Todos os que me conhecem sabem que gosto de cinema, ou que “entro” na tela e vivo os personagens da fantasia, mas omito com cuidado, que vez ou outra, me identifico mais com o “bandido” que com o “bonzinho” da estória.
Deixe-me explicar melhor, é muito comum a gente dizer que uma situação não vira filme porque só tem “mocinho” e nenhum “bandido”. Apesar de clichê é assim mesmo que se constrói uma trama.
Logo vamos identificando quem são as vítimas, quais os mais fracos e rapidamente nos solidarizando com esses personagens. Acontece que tem diretores que conseguem confundir essa julgamento e quando prestamos atenção, já estamos torcendo pelo lado errado.

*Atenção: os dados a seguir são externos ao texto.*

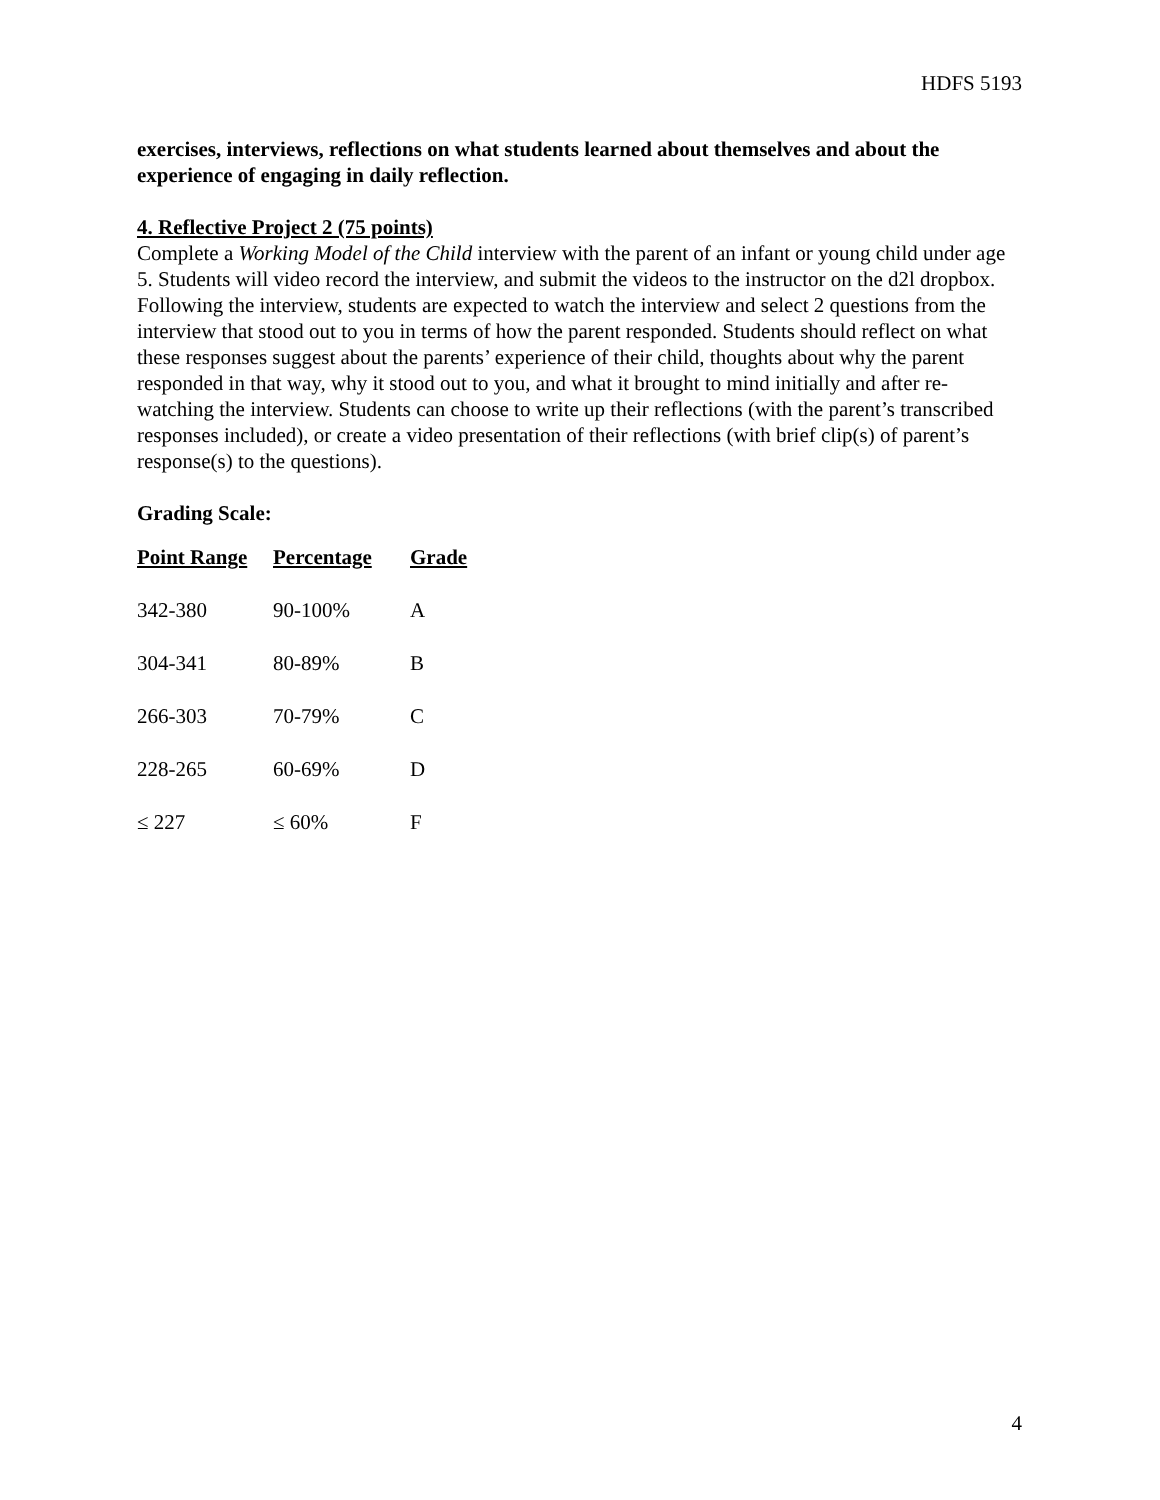HDFS 5193
exercises, interviews, reflections on what students learned about themselves and about the experience of engaging in daily reflection.
4. Reflective Project 2 (75 points)
Complete a Working Model of the Child interview with the parent of an infant or young child under age 5. Students will video record the interview, and submit the videos to the instructor on the d2l dropbox. Following the interview, students are expected to watch the interview and select 2 questions from the interview that stood out to you in terms of how the parent responded. Students should reflect on what these responses suggest about the parents’ experience of their child, thoughts about why the parent responded in that way, why it stood out to you, and what it brought to mind initially and after re-watching the interview. Students can choose to write up their reflections (with the parent’s transcribed responses included), or create a video presentation of their reflections (with brief clip(s) of parent’s response(s) to the questions).
Grading Scale:
| Point Range | Percentage | Grade |
| --- | --- | --- |
| 342-380 | 90-100% | A |
| 304-341 | 80-89% | B |
| 266-303 | 70-79% | C |
| 228-265 | 60-69% | D |
| ≤ 227 | ≤ 60% | F |
4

Um bom exemplo disso que falo é o Wood Allen, ele tem a capacidade de colocar o espectador na defesa do vilão. Quem assistiu Match Point certamente vai lembrar o que digo.

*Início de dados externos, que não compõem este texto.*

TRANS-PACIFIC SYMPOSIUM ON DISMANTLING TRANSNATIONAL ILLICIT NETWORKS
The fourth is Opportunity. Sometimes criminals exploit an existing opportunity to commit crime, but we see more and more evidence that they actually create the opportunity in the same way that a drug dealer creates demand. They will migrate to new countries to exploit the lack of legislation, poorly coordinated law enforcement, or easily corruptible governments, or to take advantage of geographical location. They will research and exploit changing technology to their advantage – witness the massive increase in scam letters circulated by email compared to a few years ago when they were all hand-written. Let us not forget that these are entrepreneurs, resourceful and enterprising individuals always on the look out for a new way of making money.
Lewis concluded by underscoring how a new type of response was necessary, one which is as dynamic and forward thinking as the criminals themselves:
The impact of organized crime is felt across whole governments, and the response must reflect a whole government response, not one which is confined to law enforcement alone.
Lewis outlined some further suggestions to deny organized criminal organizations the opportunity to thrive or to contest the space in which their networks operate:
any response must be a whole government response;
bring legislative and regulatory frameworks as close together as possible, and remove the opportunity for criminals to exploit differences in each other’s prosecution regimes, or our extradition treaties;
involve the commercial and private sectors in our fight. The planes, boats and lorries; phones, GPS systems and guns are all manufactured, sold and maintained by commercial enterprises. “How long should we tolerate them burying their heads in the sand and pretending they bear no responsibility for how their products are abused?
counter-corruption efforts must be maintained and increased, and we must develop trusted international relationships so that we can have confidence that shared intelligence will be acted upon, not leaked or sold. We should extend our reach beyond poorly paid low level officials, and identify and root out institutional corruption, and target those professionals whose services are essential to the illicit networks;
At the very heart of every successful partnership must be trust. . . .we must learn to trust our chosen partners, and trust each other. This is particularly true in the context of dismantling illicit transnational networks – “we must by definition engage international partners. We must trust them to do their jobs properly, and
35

Eu já ia pelo meio desse filme, foi quando prestei atenção que estava preocupada com o personagem Chris (um jogador de tênis mais pra vigarista que pra vítima), a ponto de precisar dizer para mim mesma, “Ei, acorda… você não tá se dando conta que esse cara é um bandido? Por que ainda tá na torcida pra que ele se livre?”

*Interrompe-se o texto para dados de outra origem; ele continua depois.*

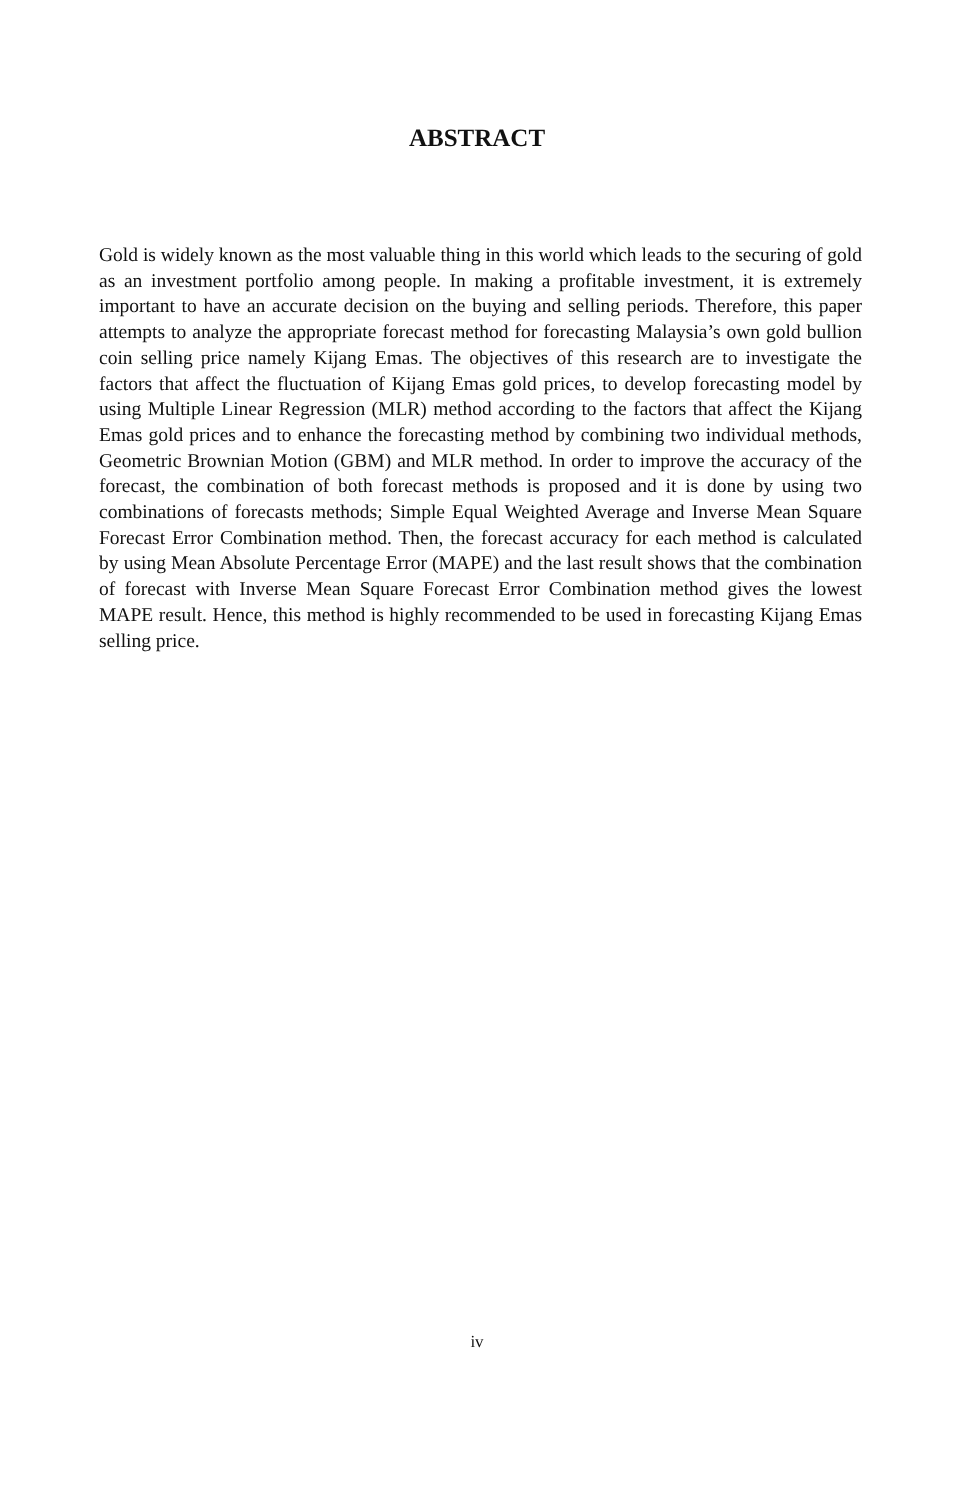ABSTRACT
Gold is widely known as the most valuable thing in this world which leads to the securing of gold as an investment portfolio among people. In making a profitable investment, it is extremely important to have an accurate decision on the buying and selling periods. Therefore, this paper attempts to analyze the appropriate forecast method for forecasting Malaysia’s own gold bullion coin selling price namely Kijang Emas. The objectives of this research are to investigate the factors that affect the fluctuation of Kijang Emas gold prices, to develop forecasting model by using Multiple Linear Regression (MLR) method according to the factors that affect the Kijang Emas gold prices and to enhance the forecasting method by combining two individual methods, Geometric Brownian Motion (GBM) and MLR method. In order to improve the accuracy of the forecast, the combination of both forecast methods is proposed and it is done by using two combinations of forecasts methods; Simple Equal Weighted Average and Inverse Mean Square Forecast Error Combination method. Then, the forecast accuracy for each method is calculated by using Mean Absolute Percentage Error (MAPE) and the last result shows that the combination of forecast with Inverse Mean Square Forecast Error Combination method gives the lowest MAPE result. Hence, this method is highly recommended to be used in forecasting Kijang Emas selling price.
iv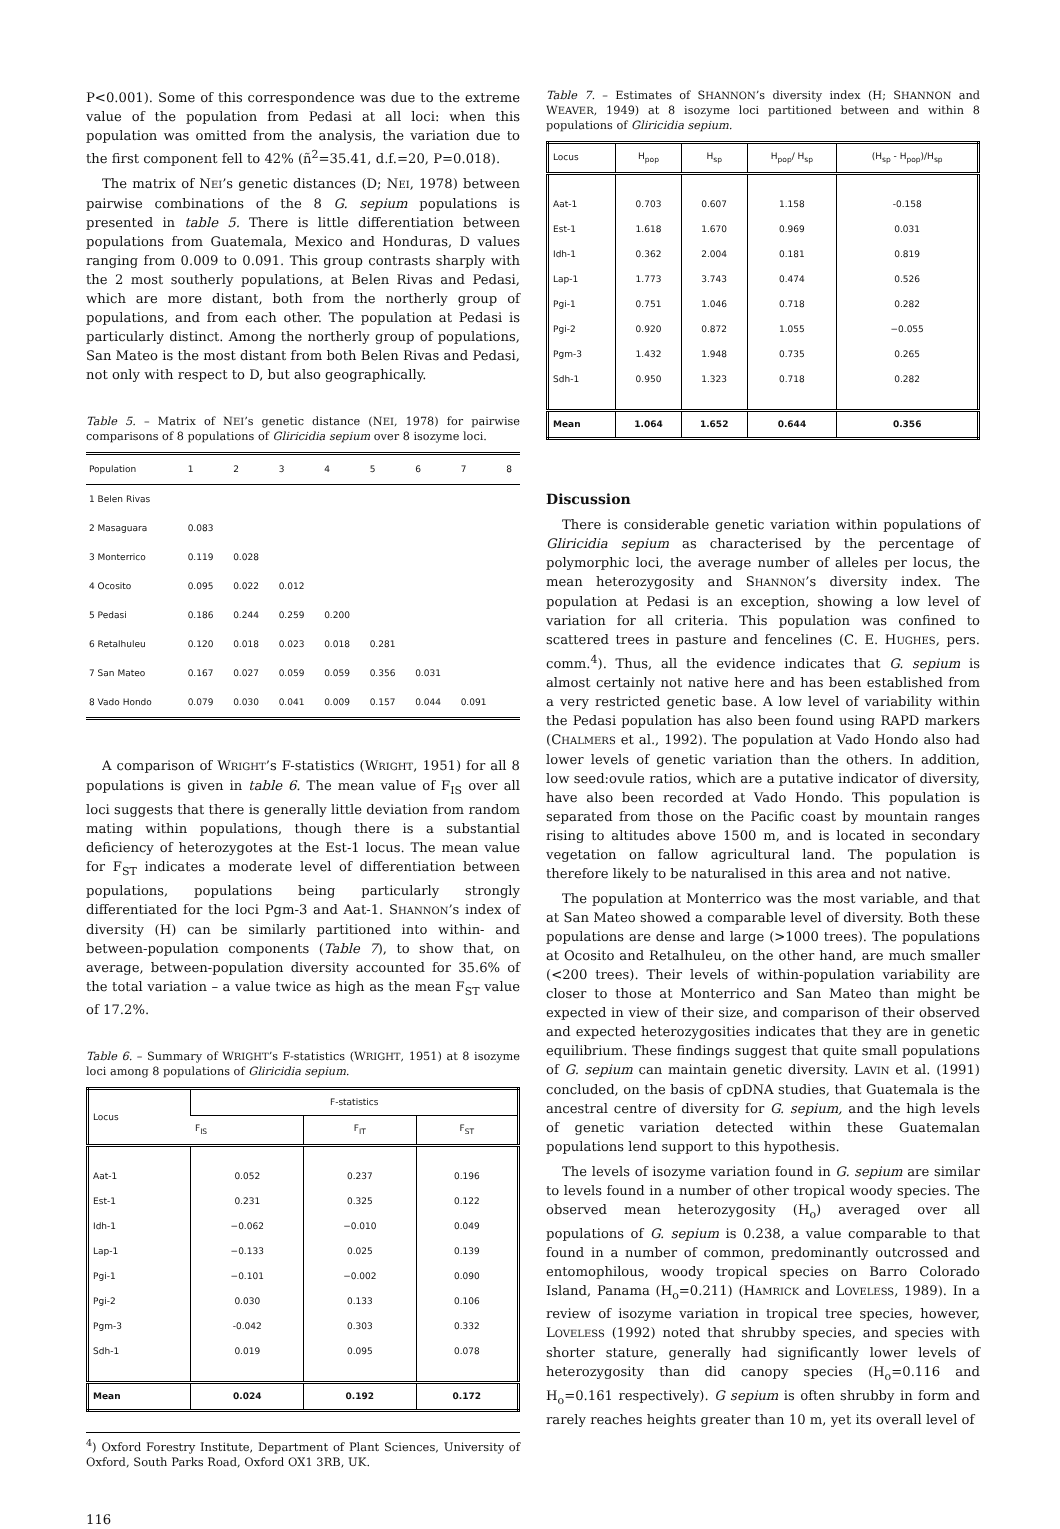P<0.001). Some of this correspondence was due to the extreme value of the population from Pedasi at all loci: when this population was omitted from the analysis, the variation due to the first component fell to 42% (ñ<sup>2</sup>=35.41, d.f.=20, P=0.018).
The matrix of NEI’s genetic distances (D; NEI, 1978) between pairwise combinations of the 8 G. sepium populations is presented in table 5. There is little differentiation between populations from Guatemala, Mexico and Honduras, D values ranging from 0.009 to 0.091. This group contrasts sharply with the 2 most southerly populations, at Belen Rivas and Pedasi, which are more distant, both from the northerly group of populations, and from each other. The population at Pedasi is particularly distinct. Among the northerly group of populations, San Mateo is the most distant from both Belen Rivas and Pedasi, not only with respect to D, but also geographically.
Table 5. – Matrix of NEI’s genetic distance (NEI, 1978) for pairwise comparisons of 8 populations of Gliricidia sepium over 8 isozyme loci.
| Population | 1 | 2 | 3 | 4 | 5 | 6 | 7 | 8 |
| --- | --- | --- | --- | --- | --- | --- | --- | --- |
| 1 Belen Rivas | | | | | | | | |
| 2 Masaguara | 0.083 | | | | | | | |
| 3 Monterrico | 0.119 | 0.028 | | | | | | |
| 4 Ocosito | 0.095 | 0.022 | 0.012 | | | | | |
| 5 Pedasi | 0.186 | 0.244 | 0.259 | 0.200 | | | | |
| 6 Retalhuleu | 0.120 | 0.018 | 0.023 | 0.018 | 0.281 | | | |
| 7 San Mateo | 0.167 | 0.027 | 0.059 | 0.059 | 0.356 | 0.031 | | |
| 8 Vado Hondo | 0.079 | 0.030 | 0.041 | 0.009 | 0.157 | 0.044 | 0.091 | |
A comparison of WRIGHT’s F-statistics (WRIGHT, 1951) for all 8 populations is given in table 6. The mean value of F<sub>IS</sub> over all loci suggests that there is generally little deviation from random mating within populations, though there is a substantial deficiency of heterozygotes at the Est-1 locus. The mean value for F<sub>ST</sub> indicates a moderate level of differentiation between populations, populations being particularly strongly differentiated for the loci Pgm-3 and Aat-1. SHANNON’s index of diversity (H) can be similarly partitioned into within- and between-population components (Table 7), to show that, on average, between-population diversity accounted for 35.6% of the total variation – a value twice as high as the mean F<sub>ST</sub> value of 17.2%.
Table 6. – Summary of WRIGHT’s F-statistics (WRIGHT, 1951) at 8 isozyme loci among 8 populations of Gliricidia sepium.
| Locus | F-statistics | | |
| --- | --- | --- | --- |
| | F<sub>IS</sub> | F<sub>IT</sub> | F<sub>ST</sub> |
| Aat-1 | 0.052 | 0.237 | 0.196 |
| Est-1 | 0.231 | 0.325 | 0.122 |
| Idh-1 | −0.062 | −0.010 | 0.049 |
| Lap-1 | −0.133 | 0.025 | 0.139 |
| Pgi-1 | −0.101 | −0.002 | 0.090 |
| Pgi-2 | 0.030 | 0.133 | 0.106 |
| Pgm-3 | -0.042 | 0.303 | 0.332 |
| Sdh-1 | 0.019 | 0.095 | 0.078 |
| Mean | 0.024 | 0.192 | 0.172 |
<sup>4</sup>) Oxford Forestry Institute, Department of Plant Sciences, University of Oxford, South Parks Road, Oxford OX1 3RB, UK.
116
Table 7. – Estimates of SHANNON’s diversity index (H; SHANNON and WEAVER, 1949) at 8 isozyme loci partitioned between and within 8 populations of Gliricidia sepium.
| Locus | H<sub>pop</sub> | H<sub>sp</sub> | H<sub>pop</sub>/ H<sub>sp</sub> | (H<sub>sp</sub> - H<sub>pop</sub>)/H<sub>sp</sub> |
| --- | --- | --- | --- | --- |
| Aat-1 | 0.703 | 0.607 | 1.158 | -0.158 |
| Est-1 | 1.618 | 1.670 | 0.969 | 0.031 |
| Idh-1 | 0.362 | 2.004 | 0.181 | 0.819 |
| Lap-1 | 1.773 | 3.743 | 0.474 | 0.526 |
| Pgi-1 | 0.751 | 1.046 | 0.718 | 0.282 |
| Pgi-2 | 0.920 | 0.872 | 1.055 | −0.055 |
| Pgm-3 | 1.432 | 1.948 | 0.735 | 0.265 |
| Sdh-1 | 0.950 | 1.323 | 0.718 | 0.282 |
| Mean | 1.064 | 1.652 | 0.644 | 0.356 |
Discussion
There is considerable genetic variation within populations of Gliricidia sepium as characterised by the percentage of polymorphic loci, the average number of alleles per locus, the mean heterozygosity and SHANNON’s diversity index. The population at Pedasi is an exception, showing a low level of variation for all criteria. This population was confined to scattered trees in pasture and fencelines (C. E. HUGHES, pers. comm.<sup>4</sup>). Thus, all the evidence indicates that G. sepium is almost certainly not native here and has been established from a very restricted genetic base. A low level of variability within the Pedasi population has also been found using RAPD markers (CHALMERS et al., 1992). The population at Vado Hondo also had lower levels of genetic variation than the others. In addition, low seed:ovule ratios, which are a putative indicator of diversity, have also been recorded at Vado Hondo. This population is separated from those on the Pacific coast by mountain ranges rising to altitudes above 1500 m, and is located in secondary vegetation on fallow agricultural land. The population is therefore likely to be naturalised in this area and not native.
The population at Monterrico was the most variable, and that at San Mateo showed a comparable level of diversity. Both these populations are dense and large (>1000 trees). The populations at Ocosito and Retalhuleu, on the other hand, are much smaller (<200 trees). Their levels of within-population variability are closer to those at Monterrico and San Mateo than might be expected in view of their size, and comparison of their observed and expected heterozygosities indicates that they are in genetic equilibrium. These findings suggest that quite small populations of G. sepium can maintain genetic diversity. LAVIN et al. (1991) concluded, on the basis of cpDNA studies, that Guatemala is the ancestral centre of diversity for G. sepium, and the high levels of genetic variation detected within these Guatemalan populations lend support to this hypothesis.
The levels of isozyme variation found in G. sepium are similar to levels found in a number of other tropical woody species. The observed mean heterozygosity (H<sub>o</sub>) averaged over all populations of G. sepium is 0.238, a value comparable to that found in a number of common, predominantly outcrossed and entomophilous, woody tropical species on Barro Colorado Island, Panama (H<sub>o</sub>=0.211) (HAMRICK and LOVELESS, 1989). In a review of isozyme variation in tropical tree species, however, LOVELESS (1992) noted that shrubby species, and species with shorter stature, generally had significantly lower levels of heterozygosity than did canopy species (H<sub>o</sub>=0.116 and H<sub>o</sub>=0.161 respectively). G sepium is often shrubby in form and rarely reaches heights greater than 10 m, yet its overall level of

A forma como fui conduzida a olhar, certamente interferiu na minha simpatia, mas isso não torna menos perverso o comportamento assassino do personagem que ele representava.
Isso no cinema é uma coisa, mas foi com perplexidade que vi ao meu redor esse comportamento, o de torcer puramente por simpatia (sem nenhuma reflexão) no caso da morte da Vereadora Marielle.
Antes que você se precipite e pense que irei fazer alguma apologia a posições políticas, me deixe dizer que não foi isso que me chamou mais a atenção.
A primeira coisa que me chocou foi a facilidade com que se estabeleceu uma linha de raciocínio que levou a vítima, uma mulher morta a tiros, ser considerada a culpada pela própria morte.
A segunda foi observar como algumas pessoas foram mais eficientes na criação de uma explicação fantasiosa a respeito da vida e atividade da vereadora que os próprios diretores de cinema, ou a forma como conduziram uma parcela significativa da população a acreditar que ela merecia mesmo morrer, ou que aquela morte era para o bem comum.
Mais que a incapacidade de buscar se certificar da verdade para estabelecer um julgamento, me chamou atenção que não conseguimos adestrar nosso “bárbaro interior”, que ainda acredita que as execuções são práticas civilizadas e aceitáveis.
Fiquei profundamente triste em ler ou ouvir que consideramos razoável um comportamento que foge ao estabelecido num estado de direito, sem parar para refletir, fazendo no mínimo o seguinte questionamento – quem é mesmo a vítima dessa tragédia?
Mortes, temos muitas, aqui mesmo em Alagoas perdemos vereadores recentemente, isso parece que já banalizamos, essa comoção não é apenas por UMA morte é pela oportunidade de pensar se nosso desejo é a consolidação do salve-se quem puder, ou se ainda há tempo para pleitear uma sociedade ordeira e mais justa?
Uma coisa, eu com toda ignorância que tenho a respeito desse assunto, consigo perceber, Wood Allen não tem bem a vida que eu considero invejável, talvez por isso, para me cooptar como aliada, ele seja tão habilidoso em me confundir o julgamento me colocando do lado errado.
E sendo assim, quem deliberadamente criou uma teia de mentiras para tornar cidadãos comuns favoráveis a um crime, certamente não são aqueles cuja as intenções sejam as mesmas que unem as pessoas pelo bem.
O mundo que eu quero pode até parecer fantasioso, ele alicerça-se no respeito às leis, na fraternidade, no amor e na justiça e sendo mãe que deseja um futuro melhor para as próximas gerações é nisso que vou continuar acreditando a despeito de ser considerada Alice, aquela que vive no País das Maravilhas.
PS – “Uma conversa entre pai e filho
Pai se matarem todos os bandidos só ficam as pessoas de bem?
Não filho, sobram também os assassinos.”